Reporter: M. Luthfi  Hamdani

Lahan sawah di kota Malang semakin sempit. Hal ini sebab banyak lahan sawah dialih fungsikan menjadi area perumahan dan industri. Termasuk yang terjadi di persawahan Kelurahan Mojolangu, kecamatan Lowokwaru. Sepanjang jalan terusan Ikan Tombro berjajar kedai kopi, kafe, lapangan futsal hingga perumahan. Semua berdiri di lahan yang beberapa tahun lalu adalah area persawahan.

Salah seorang petani, Jodi Darso Utomo (42) menuturkan bahwa saat ini bertani tidak terlalu menguntungkan. Ia mengeluhkan sulitnya akses memperoleh pupuk yang mengharuskan bergabung ke kelompok tani. Jika tidak, maka pupuk bisa diperoleh dengan  harga lebih mahal atau tidak dapat sama sekali. Selain itu, pendapatan yang diperoleh tidak sebanding dengan biaya menggarap sawah.

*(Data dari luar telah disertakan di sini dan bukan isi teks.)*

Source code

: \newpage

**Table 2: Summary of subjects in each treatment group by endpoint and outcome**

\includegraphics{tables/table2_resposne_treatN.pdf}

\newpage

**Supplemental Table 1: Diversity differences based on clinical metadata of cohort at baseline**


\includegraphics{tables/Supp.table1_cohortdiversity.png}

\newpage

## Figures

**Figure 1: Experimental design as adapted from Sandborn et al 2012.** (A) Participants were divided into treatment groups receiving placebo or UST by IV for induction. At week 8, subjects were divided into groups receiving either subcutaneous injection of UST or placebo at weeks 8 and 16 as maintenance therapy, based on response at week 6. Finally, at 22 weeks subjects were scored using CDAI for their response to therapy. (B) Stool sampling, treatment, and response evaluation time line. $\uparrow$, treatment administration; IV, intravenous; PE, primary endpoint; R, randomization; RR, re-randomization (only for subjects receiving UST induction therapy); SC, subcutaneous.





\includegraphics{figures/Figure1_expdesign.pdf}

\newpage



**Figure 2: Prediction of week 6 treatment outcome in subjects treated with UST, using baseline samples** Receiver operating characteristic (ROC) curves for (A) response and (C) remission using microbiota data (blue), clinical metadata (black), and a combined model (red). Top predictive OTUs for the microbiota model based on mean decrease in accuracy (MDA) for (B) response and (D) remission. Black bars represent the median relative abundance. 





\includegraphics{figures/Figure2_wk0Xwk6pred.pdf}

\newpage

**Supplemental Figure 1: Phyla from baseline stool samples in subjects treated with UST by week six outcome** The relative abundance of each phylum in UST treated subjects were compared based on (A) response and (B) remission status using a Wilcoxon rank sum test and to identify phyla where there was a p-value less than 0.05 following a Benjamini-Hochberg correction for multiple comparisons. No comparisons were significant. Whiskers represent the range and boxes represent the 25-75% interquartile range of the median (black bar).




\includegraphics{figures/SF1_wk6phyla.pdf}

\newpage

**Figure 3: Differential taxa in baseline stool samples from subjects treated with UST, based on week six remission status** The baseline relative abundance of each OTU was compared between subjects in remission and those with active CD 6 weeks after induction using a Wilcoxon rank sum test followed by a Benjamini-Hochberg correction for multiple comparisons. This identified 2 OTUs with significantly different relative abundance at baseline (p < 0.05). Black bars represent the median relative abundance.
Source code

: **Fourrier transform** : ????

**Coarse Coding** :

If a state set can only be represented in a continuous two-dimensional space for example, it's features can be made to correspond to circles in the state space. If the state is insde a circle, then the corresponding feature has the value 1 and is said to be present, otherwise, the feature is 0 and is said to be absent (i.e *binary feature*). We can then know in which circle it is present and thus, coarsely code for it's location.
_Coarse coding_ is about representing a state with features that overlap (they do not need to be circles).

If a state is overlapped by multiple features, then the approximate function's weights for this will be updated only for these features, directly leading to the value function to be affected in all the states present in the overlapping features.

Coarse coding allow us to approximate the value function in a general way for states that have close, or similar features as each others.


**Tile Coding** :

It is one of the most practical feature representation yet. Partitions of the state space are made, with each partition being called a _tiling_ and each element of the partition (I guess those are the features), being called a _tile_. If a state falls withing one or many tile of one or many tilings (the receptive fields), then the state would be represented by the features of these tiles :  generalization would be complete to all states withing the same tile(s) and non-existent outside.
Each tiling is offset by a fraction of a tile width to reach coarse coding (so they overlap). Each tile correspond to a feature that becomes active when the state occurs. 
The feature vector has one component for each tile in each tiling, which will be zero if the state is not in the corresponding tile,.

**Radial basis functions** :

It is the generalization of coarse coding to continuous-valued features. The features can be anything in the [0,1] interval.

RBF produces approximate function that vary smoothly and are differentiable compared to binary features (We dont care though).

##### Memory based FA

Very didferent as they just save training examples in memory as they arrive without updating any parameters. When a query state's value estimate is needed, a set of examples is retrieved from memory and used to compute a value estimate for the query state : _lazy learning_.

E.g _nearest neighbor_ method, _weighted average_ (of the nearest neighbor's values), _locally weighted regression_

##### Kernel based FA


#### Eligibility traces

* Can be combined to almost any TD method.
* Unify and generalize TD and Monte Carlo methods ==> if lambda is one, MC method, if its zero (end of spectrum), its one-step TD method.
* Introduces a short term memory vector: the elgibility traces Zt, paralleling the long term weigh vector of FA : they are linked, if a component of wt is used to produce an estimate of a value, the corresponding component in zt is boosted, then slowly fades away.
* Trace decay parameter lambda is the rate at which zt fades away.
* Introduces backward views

Pria yang akrab disapa Nono ini memperkirakan, keuntungan  kotor dari menggarap lahan seluas satu hektar adalah 20-an juta. Setelah dikurangi berbagai biaya produksi, kurang lebih ia mengantongi keuntungan delapan sampai sepuluh juta rupiah. “Kalau untuk biaya hidup empat bulan sampai panen berikutnya, tentu sangat kurang. Itulah kenapa banyak petani yang menjual lahan sawahnya atau dipakai usaha lain,” ujaranya.

Lebih lanjut, Nono menuturkan dengan adanya kafe dan lapangan futsal, warga sekitar bisa memperoleh keuntungan dengan menjadi juru parkir dan karyawan. Sedangkan menurutnya, produksi pangan bisa dilakukan di daerah lain selain kota Malang, yang masih memiliki lahan luas.

Dihubungi secara terpisah, Muhammad Izuddin (25), koordinator wilayah Konsorsium Pembaruan Agraria (KPA) Jawa Timur menyayangakan tren alih fungsi lahan di kota Malang. Menurut Izuddin, pemerintah kota Malang harus ikut andil mempertahankan lahan pertanian produktif.

“Pertanian bukan hanya berkaitan dengan ekonomi, tapi juga untuk menjaga keseimbangan ekologis. Pemkot perlu mempertegas Rencana Tata Ruang Wilayah (RTRW) supaya lahan pertanian tidak lagi berkurang,” ujar pria berkacamata ini.